+++ RECORDED INFORMATION

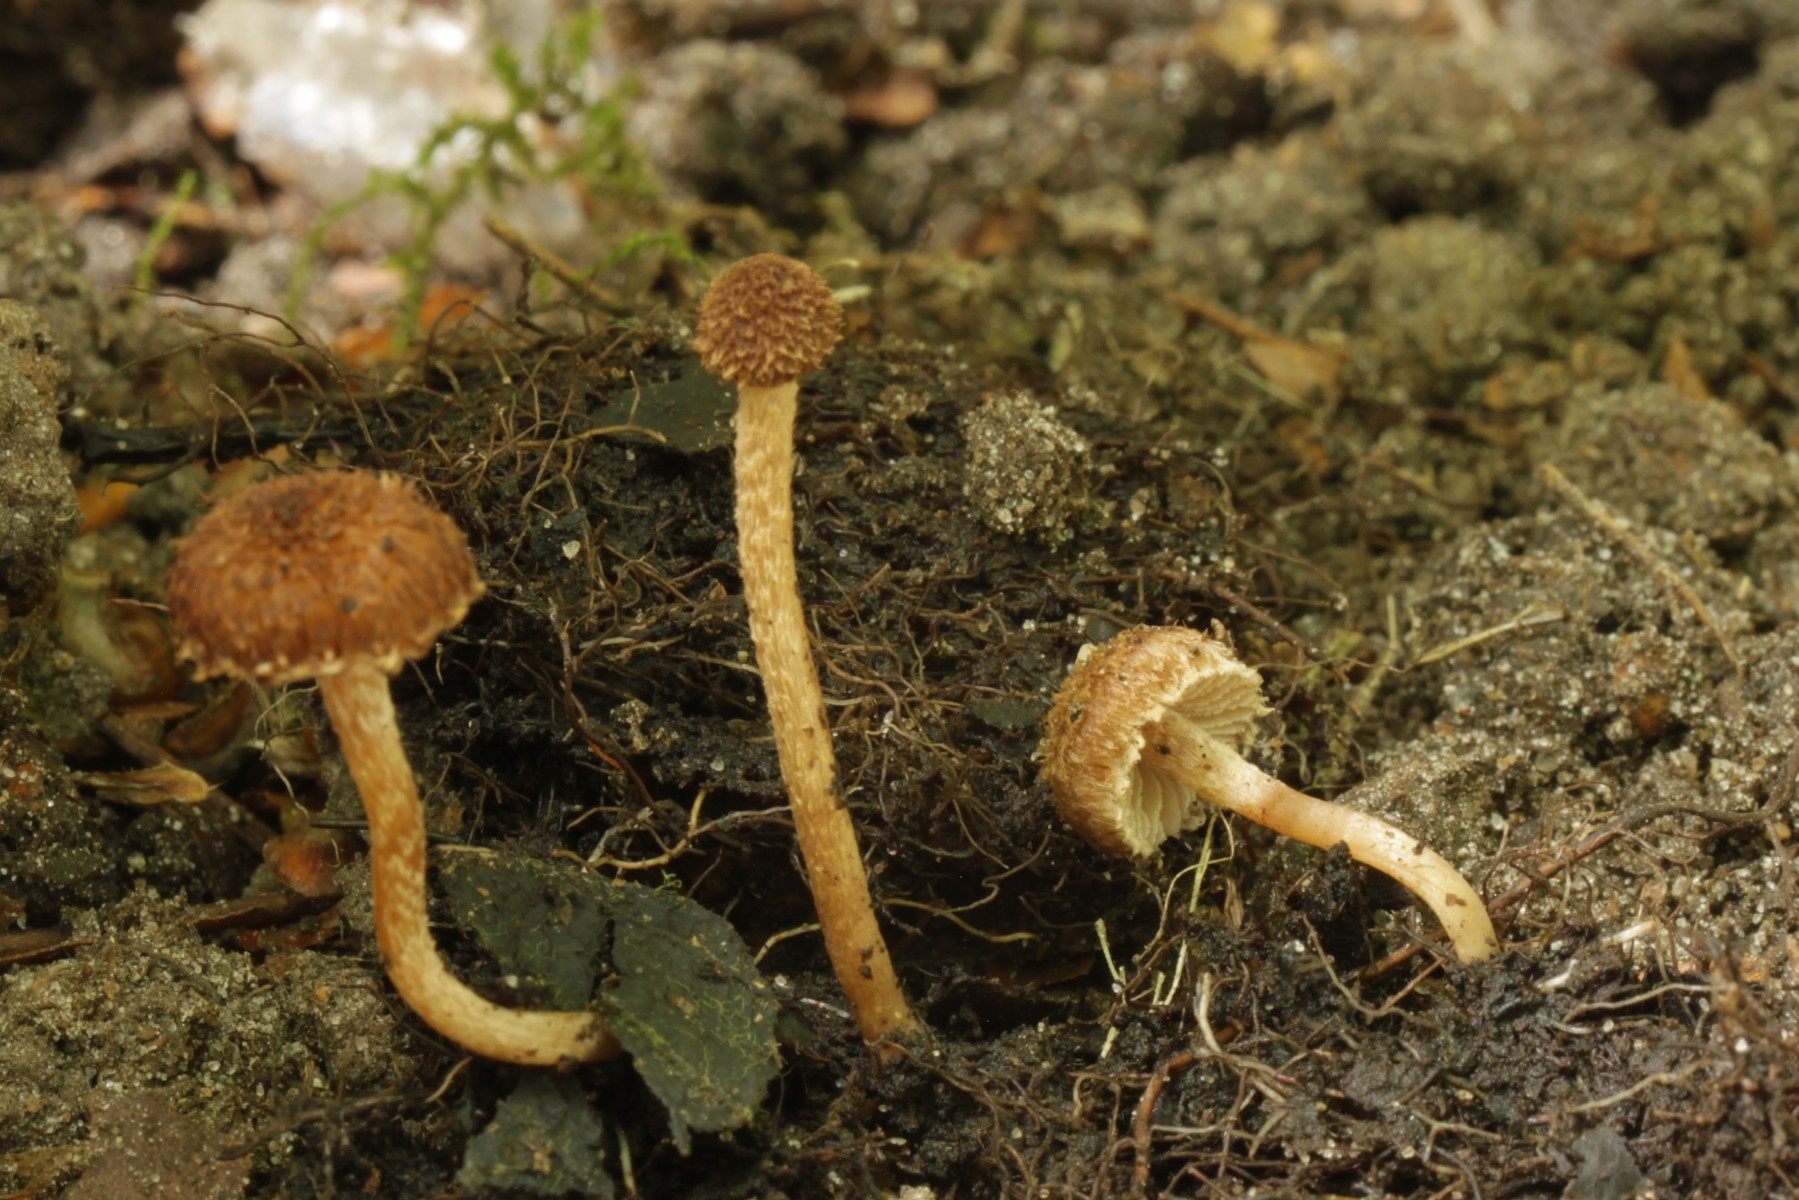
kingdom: Fungi
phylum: Basidiomycota
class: Agaricomycetes
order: Agaricales
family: Inocybaceae
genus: Inocybe
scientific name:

++++++

-- WORK TO COMPLETE --
Reproduce every line of text in the records above without any change, and leave the pictures out of your answer.

-- ANSWER FOR THE TASK --
kingdom: Fungi
phylum: Basidiomycota
class: Agaricomycetes
order: Agaricales
family: Inocybaceae
genus: Inocybe
scientific name:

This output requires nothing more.